Nous parlons à juste titre de la réduction de la quantité d'eau, mais peu de la qualité. Pourquoi, au contraire, serait-il important de le faire ?
Ces jours-ci, nous menons une campagne de surveillance de la biodiversité et du débit des rivières du Piémont : la situation est dramatique. Il existe des rivières en sécheresse totale dans de nombreux environnements de piémont de l'arc occidental. Je parle de la Varaita, la Maira, la Grana et la Pellice, qui sont déjà à sec sur plusieurs kilomètres en juin. Elles ont un tiers de l'eau qu'elles devraient avoir en ce moment. Et avec Alpstream, nous étudions l'aspect de la qualité de l'eau : avoir moins signifie avoir pire. Nous continuons à déverser dans le cours d'eau les mêmes eaux usées provenant des stations d'épuration, des engrais et des pesticides. Cependant, le volume d'eau qui permettait de les diluer fait désormais défaut et augmente de manière disproportionnée la concentration de polluants et de bactéries. Si les rejets des épurateurs prévalaient, nous ne pourrions même plus l'utiliser pour l'irrigation. Avec moins d'eau et plus de vagues de chaleur, la température moyenne des rivières a augmenté de plusieurs degrés au-dessus de la moyenne. Les eaux plus chaudes sont moins oxygénées, ce qui affecte la biodiversité et la vie des poissons, favorisant les processus de croissance des algues, comme en ville (à Turin par exemple), ou la prolifération des bactéries, qui profitent de la rareté de l'eau.
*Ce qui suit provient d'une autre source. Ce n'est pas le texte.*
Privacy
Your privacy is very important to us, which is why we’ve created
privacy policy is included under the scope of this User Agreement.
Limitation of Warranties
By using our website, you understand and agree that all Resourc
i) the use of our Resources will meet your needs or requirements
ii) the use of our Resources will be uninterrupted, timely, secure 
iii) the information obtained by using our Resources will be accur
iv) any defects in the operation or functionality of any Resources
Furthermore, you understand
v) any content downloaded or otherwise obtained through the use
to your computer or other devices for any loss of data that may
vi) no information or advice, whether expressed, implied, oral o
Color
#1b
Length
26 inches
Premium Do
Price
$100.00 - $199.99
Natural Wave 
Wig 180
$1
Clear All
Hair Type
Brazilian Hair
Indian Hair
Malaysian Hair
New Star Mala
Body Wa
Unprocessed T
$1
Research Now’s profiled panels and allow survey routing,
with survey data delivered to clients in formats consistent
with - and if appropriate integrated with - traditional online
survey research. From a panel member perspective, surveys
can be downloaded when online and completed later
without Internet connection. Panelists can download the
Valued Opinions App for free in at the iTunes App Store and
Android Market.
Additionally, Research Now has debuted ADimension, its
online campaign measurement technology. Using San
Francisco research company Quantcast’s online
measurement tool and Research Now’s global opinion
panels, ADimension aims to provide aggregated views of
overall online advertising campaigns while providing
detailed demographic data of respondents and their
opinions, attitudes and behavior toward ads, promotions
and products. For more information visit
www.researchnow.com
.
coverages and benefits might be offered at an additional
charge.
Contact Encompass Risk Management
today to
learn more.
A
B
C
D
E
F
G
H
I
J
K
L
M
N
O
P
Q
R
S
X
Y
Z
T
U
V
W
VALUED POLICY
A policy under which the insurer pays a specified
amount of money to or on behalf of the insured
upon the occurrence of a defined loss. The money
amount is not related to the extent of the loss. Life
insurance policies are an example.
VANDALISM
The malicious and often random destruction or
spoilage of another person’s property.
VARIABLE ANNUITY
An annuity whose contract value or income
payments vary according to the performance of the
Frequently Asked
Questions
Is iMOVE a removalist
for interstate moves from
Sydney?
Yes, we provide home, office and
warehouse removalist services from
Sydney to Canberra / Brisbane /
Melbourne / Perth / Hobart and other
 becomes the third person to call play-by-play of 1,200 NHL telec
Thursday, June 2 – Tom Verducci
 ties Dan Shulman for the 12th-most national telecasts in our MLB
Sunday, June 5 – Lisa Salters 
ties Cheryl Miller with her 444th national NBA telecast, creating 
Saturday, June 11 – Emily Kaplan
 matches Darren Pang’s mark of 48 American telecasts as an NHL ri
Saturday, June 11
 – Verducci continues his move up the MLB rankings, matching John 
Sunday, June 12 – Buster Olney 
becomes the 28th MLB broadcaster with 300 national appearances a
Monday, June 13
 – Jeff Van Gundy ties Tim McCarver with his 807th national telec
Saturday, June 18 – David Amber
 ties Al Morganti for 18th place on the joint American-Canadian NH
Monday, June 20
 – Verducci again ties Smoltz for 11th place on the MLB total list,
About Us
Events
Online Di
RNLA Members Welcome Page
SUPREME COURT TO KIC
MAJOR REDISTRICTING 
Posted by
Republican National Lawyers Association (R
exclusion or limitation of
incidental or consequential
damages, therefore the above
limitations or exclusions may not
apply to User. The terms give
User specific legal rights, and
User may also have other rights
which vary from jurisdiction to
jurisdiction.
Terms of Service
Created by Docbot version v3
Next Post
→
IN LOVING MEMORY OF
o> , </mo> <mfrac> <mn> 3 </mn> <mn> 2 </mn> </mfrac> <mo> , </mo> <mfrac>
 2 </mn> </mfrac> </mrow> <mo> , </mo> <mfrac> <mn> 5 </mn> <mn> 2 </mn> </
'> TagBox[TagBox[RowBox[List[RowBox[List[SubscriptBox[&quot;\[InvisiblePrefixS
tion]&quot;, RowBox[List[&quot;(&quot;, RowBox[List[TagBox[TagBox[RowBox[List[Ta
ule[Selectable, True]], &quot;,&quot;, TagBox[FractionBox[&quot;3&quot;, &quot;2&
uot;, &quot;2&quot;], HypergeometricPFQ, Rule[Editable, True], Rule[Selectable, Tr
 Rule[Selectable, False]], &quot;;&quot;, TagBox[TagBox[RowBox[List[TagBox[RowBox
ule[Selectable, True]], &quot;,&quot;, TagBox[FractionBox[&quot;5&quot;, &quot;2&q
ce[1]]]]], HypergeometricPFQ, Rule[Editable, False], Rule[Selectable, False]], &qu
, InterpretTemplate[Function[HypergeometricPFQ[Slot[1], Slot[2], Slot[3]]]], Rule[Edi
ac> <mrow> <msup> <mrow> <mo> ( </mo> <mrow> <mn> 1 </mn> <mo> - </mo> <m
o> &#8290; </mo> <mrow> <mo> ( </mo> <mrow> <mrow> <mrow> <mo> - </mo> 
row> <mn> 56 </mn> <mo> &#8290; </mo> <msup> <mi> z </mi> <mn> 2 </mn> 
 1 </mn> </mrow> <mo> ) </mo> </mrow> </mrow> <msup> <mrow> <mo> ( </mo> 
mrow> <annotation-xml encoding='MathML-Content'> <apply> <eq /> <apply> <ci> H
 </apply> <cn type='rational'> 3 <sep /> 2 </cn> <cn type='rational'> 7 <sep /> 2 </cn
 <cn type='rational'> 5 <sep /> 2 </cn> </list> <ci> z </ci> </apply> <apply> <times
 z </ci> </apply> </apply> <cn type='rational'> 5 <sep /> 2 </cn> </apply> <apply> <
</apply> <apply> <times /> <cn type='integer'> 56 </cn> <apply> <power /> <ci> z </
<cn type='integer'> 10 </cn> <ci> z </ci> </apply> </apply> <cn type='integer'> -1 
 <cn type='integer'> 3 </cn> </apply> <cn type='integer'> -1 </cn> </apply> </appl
Alpstream est basé à Ostana, sur le Mont Viso, non loin de l'endroit où le Pô prend sa source. Quelle est la situation ?
Dans les zones de haute montagne, la neige a fait défaut et la quantité d'eau a diminué, les lacs alpins sont plus bas que d'habitude. Cet hiver, nous avons eu un isotherme 0 °C au-dessus de 4 000 mètres pendant plusieurs jours. Les sources du Pô sont restées à sec pendant un certain temps au cours des mois d'hiver. À l'embouchure, l’intrusion salée avance beaucoup : l'eau saumâtre risque de s'infiltrer dans la nappe phréatique, ce qui est également un problème pour l'agriculture. Les problèmes sont généralisés en Europe du Sud, l'Espagne est plus mal lotie que nous, mais c’est toujours impressionnant de voir nos zones alpines, si riches en eau, dans un tel état.